What are the symptoms of lung contusion?

Pulmonary contusion is a common lung disease, but many friends are not aware of this disease. There are many causes of lung contusion, such as compression or impact caused by external force. The more obvious symptoms of pulmonary contusion are chest pain, chest tightness, and shortness of breath. These feelings are also very obvious to patients, so they can be discovered in time.

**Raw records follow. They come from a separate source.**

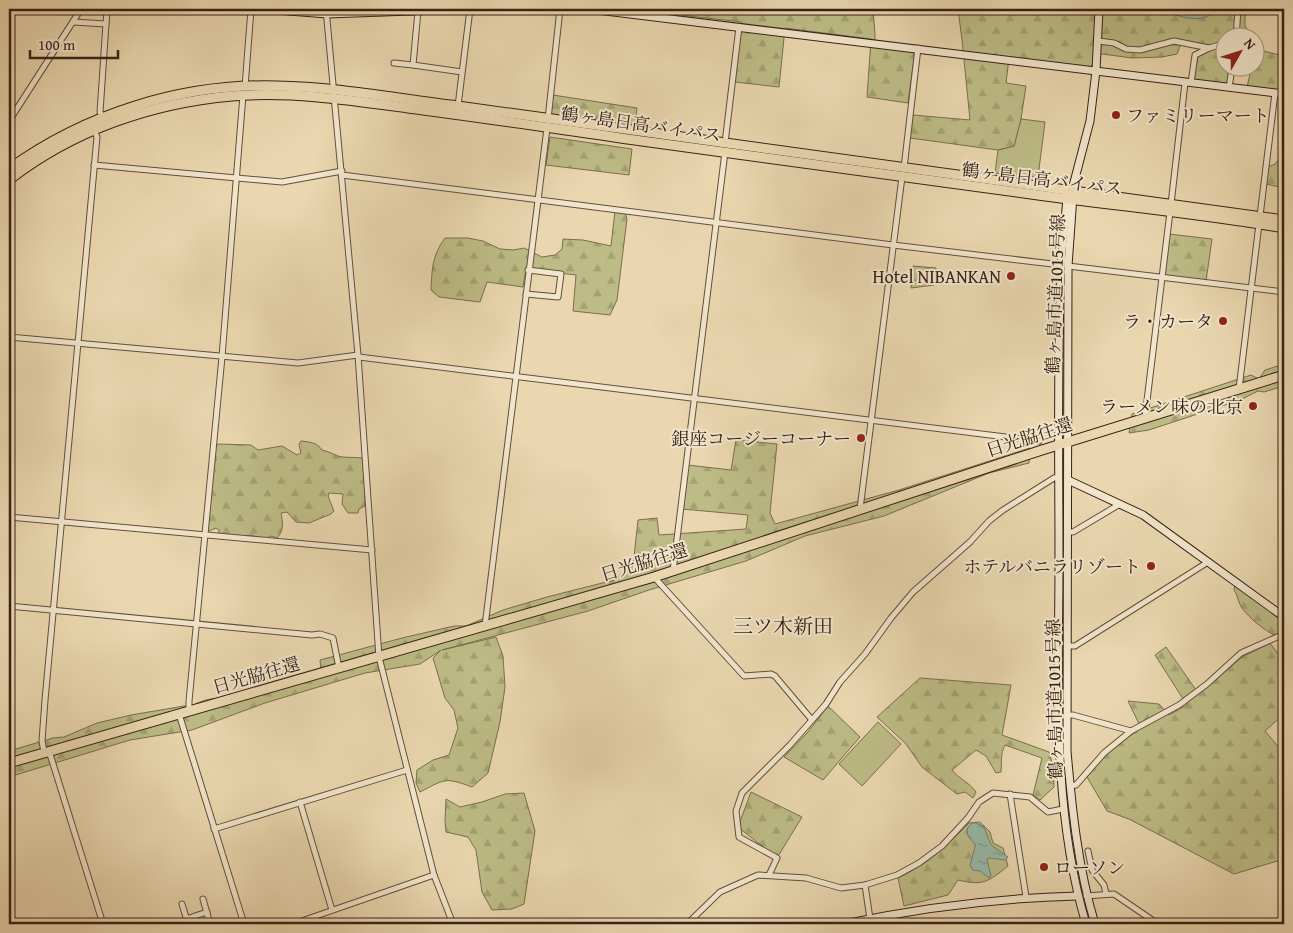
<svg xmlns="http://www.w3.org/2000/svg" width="1293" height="933" font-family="'Gentium Book Plus','Noto Serif JP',serif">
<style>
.green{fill:#bdbc86;stroke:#7a6e4f}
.forest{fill:url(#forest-firs);stroke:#7a6e4f}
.water{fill:url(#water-ripples);stroke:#727d6f}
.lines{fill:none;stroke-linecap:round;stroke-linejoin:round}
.street-casing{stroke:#644e3e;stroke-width:7}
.secondary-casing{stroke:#382118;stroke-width:9}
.highway-casing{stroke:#382118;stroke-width:11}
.street{stroke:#f1e5cb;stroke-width:5}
.secondary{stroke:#f1e5cb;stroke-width:7}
.highway{stroke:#ead7af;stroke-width:9}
.poi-dot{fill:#8f2418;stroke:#f1e5cb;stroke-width:2}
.labels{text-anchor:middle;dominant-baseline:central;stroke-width:4;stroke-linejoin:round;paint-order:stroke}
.poi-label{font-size:18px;fill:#382118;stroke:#f1e5cb;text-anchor:end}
.street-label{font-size:18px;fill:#382118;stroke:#f1e5cb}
.quarter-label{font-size:20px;fill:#382118;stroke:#f1e5cb}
</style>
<defs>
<pattern id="forest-firs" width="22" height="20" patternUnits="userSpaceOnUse" patternTransform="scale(1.25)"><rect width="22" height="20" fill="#bdbc86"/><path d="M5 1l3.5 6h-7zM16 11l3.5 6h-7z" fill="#a3a173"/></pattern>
<pattern id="water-ripples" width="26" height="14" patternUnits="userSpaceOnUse" patternTransform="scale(1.25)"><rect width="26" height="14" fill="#98baa9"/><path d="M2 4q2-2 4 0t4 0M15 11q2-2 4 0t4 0" fill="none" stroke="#7d9789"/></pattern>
</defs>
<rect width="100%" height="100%" fill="#ead7af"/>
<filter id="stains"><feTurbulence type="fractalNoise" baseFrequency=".004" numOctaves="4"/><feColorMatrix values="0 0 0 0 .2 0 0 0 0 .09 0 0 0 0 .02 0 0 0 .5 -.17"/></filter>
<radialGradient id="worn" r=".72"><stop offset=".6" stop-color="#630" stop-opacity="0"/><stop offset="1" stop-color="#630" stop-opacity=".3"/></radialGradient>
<g class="green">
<polygon points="1021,119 1045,122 1038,177 995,173 998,150 1014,146"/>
<polygon points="878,722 901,744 862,786 839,764"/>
</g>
<g class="forest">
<polygon points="627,9 873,9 875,34 875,46 915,51 908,103 867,97 871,39 785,28 779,87 735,82 742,22"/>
<polygon points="958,9 1238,9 1245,11 1245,25 1251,37 1226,38 1226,68 1229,68 1227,84 1194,80 1200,43 1182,41 1177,54 1162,57 1132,58 1095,53 1093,64 1090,67 1009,58 1006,83 1026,86 1021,119 1014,146 998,150 910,138 913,115 970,120 962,40"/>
<polygon points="1256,42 1263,51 1284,56 1284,92 1247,87 1251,70 1248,68 1256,68"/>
<polygon points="553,95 637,108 635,126 551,114"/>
<polygon points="550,137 632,149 629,175 546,165"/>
<polygon points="1283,154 1284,154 1284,188 1266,184 1268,167 1275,164"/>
<path d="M615 211 625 212 627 219 617 300 610 315 573 311 576 275 526 269 523 287 487 282 480 302 439 297 431 290C432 269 432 256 445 238H468L483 241 500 249 513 250 524 248 542 257 555 255 562 249 563 239 583 240 611 246Z"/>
<polygon points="1169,234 1212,239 1206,281 1164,275"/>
<polygon points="913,266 936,268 934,285 911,288"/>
<polygon points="1284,364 1284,386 1264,392 1258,391 1240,400 1149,430 1129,433 1132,414 1251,375 1259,379 1265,370"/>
<path d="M736 440 777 444 770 513 775 524 899 490 1030 448 1029 463 989 473 884 516 805 536 746 561 649 590 588 611 442 650 496 637 503 656 505 687 500 722 488 773 472 787C445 777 445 779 420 792L416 783 417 770 433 760 449 755 458 728 454 710 445 698 433 658 441 650 420 664 365 673 265 703 192 730 130 740 9 777V751L53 738 64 737 97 723 131 715 184 706C193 707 192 705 200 702 209 698 220 698 229 698L321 671 320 660 402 638 454 626H466L503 610 547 597 614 580 633 566 638 520 657 518 659 535 746 529 748 515 682 509 688 465 731 470Z"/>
<path d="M301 441C309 442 317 442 322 450 328 451 332 454 338 456 343 458 356 457 362 458L364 461 365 506 359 509 358 513H348L342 504 343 494 329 493 328 496 334 511 331 514 309 523 296 522 287 512 281 513C283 522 284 531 277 538L271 536 265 539 250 535C241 539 228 536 219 533V530L216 528 209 531 207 529C208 514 210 471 216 460L215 449 218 444 251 445 258 450 282 446 297 455 301 453 299 444Z"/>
<path d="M1235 585 1284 621V633L1276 636C1264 630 1250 619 1242 608 1238 603 1238 595 1234 590Z"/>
<polygon points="1270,643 1284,662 1284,714 1265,731 1281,750 1284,751 1284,859 1234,874 1129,819 1107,811 1087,777 1105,754 1141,728 1128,701 1159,704 1169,715 1187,705 1155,655 1166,647 1196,690 1216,679 1242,657"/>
<path d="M920 678 1011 685 1002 735 1049 752 1053 766 1054 787 1040 800 1033 795 1042 758 1005 745C1000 754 1002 761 1001 772L996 773 986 756 976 750 952 770C959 779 969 782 976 792L973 798 965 792 957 794 922 767 906 744 877 717Z"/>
<polygon points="828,706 860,737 823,780 784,757 808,732"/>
<polygon points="751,792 802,817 777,858 738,827"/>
<polygon points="524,793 535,831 524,904 512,909 492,910 482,892 476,850 468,837 446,832 445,821 446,799 460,807 482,802 505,794"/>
<path d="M980 822 990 832 993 843 1003 848 1008 866C988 882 983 886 958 880L948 895 904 906 898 878C931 862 944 848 969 823Z"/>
</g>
<g class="water">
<path d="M1159 9H1220C1215 11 1211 15 1206 17 1191 22 1173 14 1159 9Z"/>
<polygon points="972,823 976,823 984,827 991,845 1008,857 1005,860 989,858 987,859 991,876 989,878 980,871 973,870 970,866 975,847 975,844 968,836 967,829"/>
</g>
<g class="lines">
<defs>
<g id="street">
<polyline points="326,9 358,355 379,657 434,875 453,924"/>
<polyline points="662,9 666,18"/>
<polyline points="1271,9 1284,12"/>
<polyline points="418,11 413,65 462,72"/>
<polyline points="73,22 106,24"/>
<polyline points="1236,38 1238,9"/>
<polyline points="1099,41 1114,43 1126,49 1140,50 1174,41 1209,48 1226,43"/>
<polyline points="394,63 413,65"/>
<polyline points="1191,83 1195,55 1209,48"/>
<polyline points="245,87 251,9"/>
<polyline points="1229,88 1232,68"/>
<polyline points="458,106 470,9"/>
<polyline points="103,118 100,112 107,9"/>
<polyline points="548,119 560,9"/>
<polyline points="9,121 81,9"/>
<polyline points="725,143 739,27"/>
<polyline points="94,165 282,182 342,171"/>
<polyline points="904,168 918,48"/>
<polyline points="342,175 893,245 1061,265"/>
<polyline points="1171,204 1185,83"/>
<polyline points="1260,216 1275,93"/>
<polyline points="1068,266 1284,292"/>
<polyline points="526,294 558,297 561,274 528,270"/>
<polyline points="9,337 298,363 358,355"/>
<polyline points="359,357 1039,441"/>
<polyline points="1239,389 1259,224"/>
<polyline points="1145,417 1170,212"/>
<polyline points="860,509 902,177"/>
<polyline points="9,517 372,550"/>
<polyline points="1067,532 1073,532 1120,504"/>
<polyline points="673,571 725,152"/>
<polyline points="654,577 744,676 771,674 775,676 812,720 826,704 840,682 865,654 891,618 913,592 970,542 989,521 1003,510 1054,478 1059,477"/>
<polyline points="9,606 312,635 320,634 333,638 339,668"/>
<polyline points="485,626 547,128"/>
<polyline points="1067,646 1075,646 1208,562"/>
<polyline points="189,710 189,701 222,357 243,95"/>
<polyline points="179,714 244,924"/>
<polyline points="1066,715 1073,715 1131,731"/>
<polyline points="49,751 103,924"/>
<polyline points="44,752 42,741 45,700 97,137 94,130"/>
<polyline points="1070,786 1076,785 1104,753 1131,731 1179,705 1207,684 1241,653 1284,634"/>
<polyline points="1010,794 1026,897"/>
<polyline points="300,802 332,910"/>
<polyline points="214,829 407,770"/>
<polyline points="1088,851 1092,870 1104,885 1106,894"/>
<polyline points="769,875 777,858 739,837 736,811 742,793 790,745 812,720"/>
<polyline points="865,885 870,919"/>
<polyline points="1086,896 1114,894 1158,924"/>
<polyline points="203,899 210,924"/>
<polyline points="182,904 188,924"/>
<polyline points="186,919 207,912"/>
<polyline points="293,924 434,875"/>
<polyline points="687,924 720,892 758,875 806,878 841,888 865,885 897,875 919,863 942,846 968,818 979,802 993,793 1030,797 1048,812 1063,809"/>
</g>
<g id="secondary">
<polyline points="263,9 327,14 469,9"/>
<polyline points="589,9 1284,94"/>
<path d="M1073 196 1068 266 1067 751C1072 809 1078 868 1095 924"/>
<polyline points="1068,480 1143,515 1284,617"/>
<path d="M844 924C923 907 997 898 1077 896"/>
<path d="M1086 924C1051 806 1059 682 1059 561 1059 463 1057 364 1061 266 1062 244 1065 221 1067 199L1072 190 1090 121 1096 71 1099 9"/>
</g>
<g id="highway">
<path d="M9 169C85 114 182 83 277 86 337 87 398 99 458 106L1284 220"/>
<path d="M9 180C73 130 152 103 232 96 291 91 350 100 408 108 486 118 564 130 642 141 774 159 906 177 1038 195 1120 206 1203 214 1284 228"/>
<polyline points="9,763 654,577 1042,450 1284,375"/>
</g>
</defs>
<use href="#street" class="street-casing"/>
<use href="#secondary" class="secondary-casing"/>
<use href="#highway" class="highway-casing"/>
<use href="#street" class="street"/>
<use href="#secondary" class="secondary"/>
<use href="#highway" class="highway"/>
</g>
<g class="poi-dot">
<circle cx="1116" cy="115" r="5"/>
<circle cx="1011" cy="276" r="5"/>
<circle cx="1223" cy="321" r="5"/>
<circle cx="1253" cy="406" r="5"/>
<circle cx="861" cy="438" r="5"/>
<circle cx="1151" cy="566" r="5"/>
<circle cx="1044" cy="867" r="5"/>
</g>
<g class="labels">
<g class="poi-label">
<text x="1126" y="115" text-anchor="start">ファミリーマート</text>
<text x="1001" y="276">Hotel NIBANKAN</text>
<text x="1213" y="321">ラ・カータ</text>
<text x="1243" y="406">ラーメン味の北京</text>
<text x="851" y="438">銀座コージーコーナー</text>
<text x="1141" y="566">ホテルバニラリゾート</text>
<text x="1054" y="867" text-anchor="start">ローソン</text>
</g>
<g class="street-label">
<text transform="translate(641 124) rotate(8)">鶴ヶ島日高バイパス</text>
<text transform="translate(1042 179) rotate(7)">鶴ヶ島日高バイパス</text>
<text transform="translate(1055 294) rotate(-88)">鶴ヶ島市道1015号線</text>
<text transform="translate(1029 437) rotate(-18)">日光脇往還</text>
<text transform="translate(644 562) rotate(-17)">日光脇往還</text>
<text transform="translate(256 675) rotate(-16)">日光脇往還</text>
<text transform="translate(1054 699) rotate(-91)">鶴ヶ島市道1015号線</text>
</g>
<g class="quarter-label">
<text x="783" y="625">三ツ木新田</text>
</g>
</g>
<rect width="1293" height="933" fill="none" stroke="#ead7af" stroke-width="30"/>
<rect x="10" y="10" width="1273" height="913" fill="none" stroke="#382118" stroke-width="2.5"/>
<rect x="15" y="15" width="1263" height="903" fill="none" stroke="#382118"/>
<g transform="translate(1240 52) rotate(51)"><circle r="24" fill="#f1e5cb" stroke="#a79783"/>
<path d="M0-4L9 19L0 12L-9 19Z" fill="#8f2418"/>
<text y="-8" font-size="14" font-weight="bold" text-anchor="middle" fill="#382118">N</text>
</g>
<path d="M30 50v8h88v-8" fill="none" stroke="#382118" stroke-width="2.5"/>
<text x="38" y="50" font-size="15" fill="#382118" stroke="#f1e5cb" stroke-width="4" paint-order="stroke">100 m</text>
<rect width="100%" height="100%" filter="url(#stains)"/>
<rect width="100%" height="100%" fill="url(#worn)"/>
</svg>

Pulmonary contusion is a common injury to the lung parenchyma, mostly caused by rapid blunt trauma, such as traffic accidents, collisions, crushing and falls. The incidence rate accounts for about 30% to 75% of blunt chest injuries, but it is often ignored or missed due to insufficient understanding, insensitive examination techniques or being masked by other chest injuries.

Disease Overview

Pulmonary contusions mostly occur in patients with blunt trauma, often accompanied by severe bony thorax injuries, such as flail chest; they may also be caused by high-pressure air waves or water waves generated by the explosion impacting the chest wall and colliding with lung tissue, which is called pulmonary blast injury. Pulmonary contusion can cause damage to lung cells and blood vessels, and bleeding into the lung parenchyma. More importantly, the inflammatory response after contusion promotes the deposition of inflammatory cells and the release of inflammatory mediators, increases the permeability of pulmonary capillaries, and causes the intravascular fluid to seep into the extravascular space, accumulate in the alveoli and pulmonary interstitium, causing ventilation-perfusion imbalance and hypoxemia.

Clinical manifestations

Due to the different severity and extent of pulmonary contusion, the clinical manifestations vary greatly. In mild cases, there are only chest pain, chest tightness, shortness of breath, cough and bloody sputum, and scattered rales are heard on auscultation. There are patchy shadows on the chest X-ray (often reported as traumatic wet lung), which can be completely absorbed in 1 to 2 days. Blood gas may be normal. Some people call it pulmonary concussion. In severe cases, there are obvious breathing difficulties, cyanosis, bloody foamy sputum, tachycardia and hypotension. Auscultation reveals widespread rales, decreased to absent breath sounds, or tubular breath sounds. Arterial blood gas analysis is of reference value before hypoxemia is revealed on chest X-ray. Chest X-ray is an important means of diagnosing pulmonary contusion. In about 70% of cases, the changes appear within 1 hour after injury, and in 30% of cases, they may be delayed to 4 to 6 hours after injury. The range may be from a small localized area to one or both sides, and the degree may range from spotty infiltration, diffuse or local spotty fusion infiltration, to diffuse large infiltration or consolidation shadows in one or both lungs. After treatment, it usually starts to be absorbed 2 to 3 days after the injury, and it takes more than 2 to 3 weeks for complete absorption. In recent years, through serial CT examinations, new pathological viewpoints on pulmonary contusion have been proposed. The contusion shown on X-ray films appears on CT films as a laceration of the lung parenchyma and an alveolar hemorrhage surrounding the laceration without any pulmonary interstitial damage.

Disease treatment

Minor pulmonary contusions should also be treated. Severe pulmonary contusion is the most common factor causing acute respiratory failure after chest trauma. Treatment is to maintain respiratory and circulatory functions and appropriately deal with associated injuries. Flail chest often has varying degrees of pulmonary contusion. The pathophysiological changes depend to a large extent on the pulmonary contusion. When the signs of acute respiratory failure appear, mechanical ventilation should be given in a timely manner. At present, the use of corticosteroids is no longer emphasized as in the past. For those with hypovolemic shock, blood volume should still be replenished in time, the ratio of crystalloid and colloid fluids should be reasonably matched, normal colloid osmotic pressure and total osmotic pressure should be maintained, and negative fluid balance should be maintained thereafter, with a daily volume of 1600 to 1800 ml.